» ASSIGNED TASK
The entire listing below needs to be transcribed word for word.

------------------------

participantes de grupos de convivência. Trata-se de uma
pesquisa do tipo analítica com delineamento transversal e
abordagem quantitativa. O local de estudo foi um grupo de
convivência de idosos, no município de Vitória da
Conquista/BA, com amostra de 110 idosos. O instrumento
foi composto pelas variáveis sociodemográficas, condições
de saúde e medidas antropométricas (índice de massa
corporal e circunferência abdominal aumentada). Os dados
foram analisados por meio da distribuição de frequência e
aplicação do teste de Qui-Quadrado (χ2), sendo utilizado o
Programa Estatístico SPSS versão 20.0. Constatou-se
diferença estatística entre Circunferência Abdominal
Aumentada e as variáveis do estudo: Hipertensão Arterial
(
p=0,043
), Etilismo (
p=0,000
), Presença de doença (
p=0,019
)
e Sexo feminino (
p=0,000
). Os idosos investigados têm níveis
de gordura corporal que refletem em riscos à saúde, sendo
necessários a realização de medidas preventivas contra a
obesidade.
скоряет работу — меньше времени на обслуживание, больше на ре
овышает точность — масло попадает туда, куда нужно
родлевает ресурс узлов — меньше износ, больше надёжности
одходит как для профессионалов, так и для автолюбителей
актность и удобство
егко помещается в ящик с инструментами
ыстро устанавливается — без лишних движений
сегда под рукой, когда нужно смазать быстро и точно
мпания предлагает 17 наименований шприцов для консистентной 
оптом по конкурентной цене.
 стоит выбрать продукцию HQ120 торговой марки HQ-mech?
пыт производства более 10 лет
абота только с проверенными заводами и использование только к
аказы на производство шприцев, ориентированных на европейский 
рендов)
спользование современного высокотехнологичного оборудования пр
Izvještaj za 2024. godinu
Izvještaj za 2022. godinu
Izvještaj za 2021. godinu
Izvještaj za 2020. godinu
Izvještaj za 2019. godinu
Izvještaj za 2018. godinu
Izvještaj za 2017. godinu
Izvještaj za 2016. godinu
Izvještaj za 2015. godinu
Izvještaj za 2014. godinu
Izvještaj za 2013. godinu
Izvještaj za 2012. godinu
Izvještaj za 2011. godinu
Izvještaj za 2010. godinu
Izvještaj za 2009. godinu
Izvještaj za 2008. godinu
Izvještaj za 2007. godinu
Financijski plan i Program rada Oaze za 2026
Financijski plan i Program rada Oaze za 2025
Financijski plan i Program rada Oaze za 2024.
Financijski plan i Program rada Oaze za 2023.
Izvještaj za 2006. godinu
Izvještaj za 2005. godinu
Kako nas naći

------------------------

» ANSWER SPACE
participantes de grupos de convivência. Trata-se de uma
pesquisa do tipo analítica com delineamento transversal e
abordagem quantitativa. O local de estudo foi um grupo de
convivência de idosos, no município de Vitória da
Conquista/BA, com amostra de 110 idosos. O instrumento
foi composto pelas variáveis sociodemográficas, condições
de saúde e medidas antropométricas (índice de massa
corporal e circunferência abdominal aumentada). Os dados
foram analisados por meio da distribuição de frequência e
aplicação do teste de Qui-Quadrado (χ2), sendo utilizado o
Programa Estatístico SPSS versão 20.0. Constatou-se
diferença estatística entre Circunferência Abdominal
Aumentada e as variáveis do estudo: Hipertensão Arterial
(
p=0,043
), Etilismo (
p=0,000
), Presença de doença (
p=0,019
)
e Sexo feminino (
p=0,000
). Os idosos investigados têm níveis
de gordura corporal que refletem em riscos à saúde, sendo
necessários a realização de medidas preventivas contra a
obesidade.
скоряет работу — меньше времени на обслуживание, больше на ре
овышает точность — масло попадает туда, куда нужно
родлевает ресурс узлов — меньше износ, больше надёжности
одходит как для профессионалов, так и для автолюбителей
актность и удобство
егко помещается в ящик с инструментами
ыстро устанавливается — без лишних движений
сегда под рукой, когда нужно смазать быстро и точно
мпания предлагает 17 наименований шприцов для консистентной 
оптом по конкурентной цене.
 стоит выбрать продукцию HQ120 торговой марки HQ-mech?
пыт производства более 10 лет
абота только с проверенными заводами и использование только к
аказы на производство шприцев, ориентированных на европейский 
рендов)
спользование современного высокотехнологичного оборудования пр
Izvještaj za 2024. godinu
Izvještaj za 2022. godinu
Izvještaj za 2021. godinu
Izvještaj za 2020. godinu
Izvještaj za 2019. godinu
Izvještaj za 2018. godinu
Izvještaj za 2017. godinu
Izvještaj za 2016. godinu
Izvještaj za 2015. godinu
Izvještaj za 2014. godinu
Izvještaj za 2013. godinu
Izvještaj za 2012. godinu
Izvještaj za 2011. godinu
Izvještaj za 2010. godinu
Izvještaj za 2009. godinu
Izvještaj za 2008. godinu
Izvještaj za 2007. godinu
Financijski plan i Program rada Oaze za 2026
Financijski plan i Program rada Oaze za 2025
Financijski plan i Program rada Oaze za 2024.
Financijski plan i Program rada Oaze za 2023.
Izvještaj za 2006. godinu
Izvještaj za 2005. godinu
Kako nas naći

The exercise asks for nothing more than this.